If any of the president’s advisers have ever spoken candidly about Mr. Biden’s age, they have not acknowledged it. According to recent interviews with dozens of his closest aides and friends, the president has not undertaken any organized process outside his family to decide whether to run for a second term.

None of the advisers described a meeting or a memo outlining the pros and cons of a reelection campaign that might have addressed the implications of age. No one said they had dissuaded him from running or, to that end, discussed how they might address his age if he did. Instead, he simply told them to assume he would run unless he decided otherwise.

Such a conversation would be painfully difficult for presidential aides. There is something fundamentally different about raising such a personal issue with a boss than discussing impersonal factors such as battleground states, polls or policy questions.

Mr. Biden’s closest current and former aides, including Ron Klain, Anita Dunn, Jeffrey D. Zients, Steve Ricchetti, Mike Donilon, Jen O’Malley Dillon and Bruce Reed, have deep admiration and respect for the president. They don’t want to hurt him and see the best in him, fellow Democrats said.

“He’s known for really, really loyal people,” Ms. Kamarck said. “He’s like a father to Ron Klain. What do you say to your father? This is hard, very hard.”

Mr. Klain, Ms. Dunn and other top aides either declined to comment or did not respond on Friday, but White House officials on their behalf said they all supported Mr. Biden’s decision to run again and continue to do so. Mr. Zients and Ms. Dunn held a staff meeting at the White House on Friday to calm nerves, telling aides that there are tough days in every campaign but that they would get through them together.

James Carville, who helped run Clinton’s 1992 presidential campaign, said Biden’s inner circle was close. “People around President Biden have always been with him,” he said. “I think the culture of their White House is different than the one I would be familiar with.” He added that “those people are very good,” but “Ron or Mike or Anita, they are not colleagues.”

Given his age and experience, Mr. Biden has few people he truly considers colleagues, any more than anyone might be a colleague to a president.

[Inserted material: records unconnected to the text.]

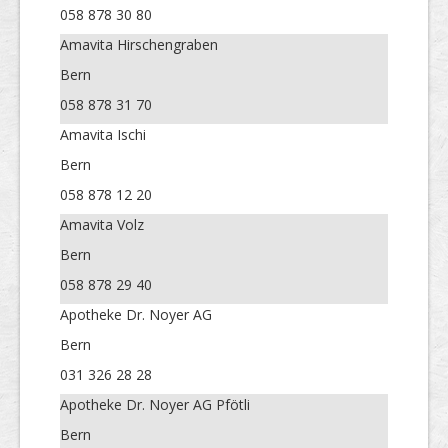
058 878 30 80
Amavita Hirschengraben
Bern
058 878 31 70
Amavita Ischi
Bern
058 878 12 20
Amavita Volz
Bern
058 878 29 40
Apotheke Dr. Noyer AG
Bern
031 326 28 28
Apotheke Dr. Noyer AG Pfötli
Bern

His relationships with Mr. Clinton and Mr. Obama are complicated, and some Biden advisers have said he would have been irritated if either of those former presidents had told him last year not to run or had told him now to think about resigning. Most of the senators with whom Mr. Biden served for so many years, the ones whose opinions he valued, are largely gone. Ted Kaufman, his close friend and longtime aide who succeeded him in the Senate, was among the most vocal in a re-election bid.

The only people his advisers believe would have influence over such a momentous decision are family members, notably Jill Biden, the first lady, who reportedly strongly encouraged a re-election campaign in the first place, and his sister, Valerie Biden Owens, who was his political consigliere during his years in the Senate.

“He’s a very proud man,” said Mr. Axelrod, who worked with Mr. Biden when he was Mr. Obama’s vice president. “He is a man who always believes that he has been underestimated all his life and that he has defied the odds. So I don’t know what his state of mind is. There are others who are close to him now. But I know there are a lot of concerns.”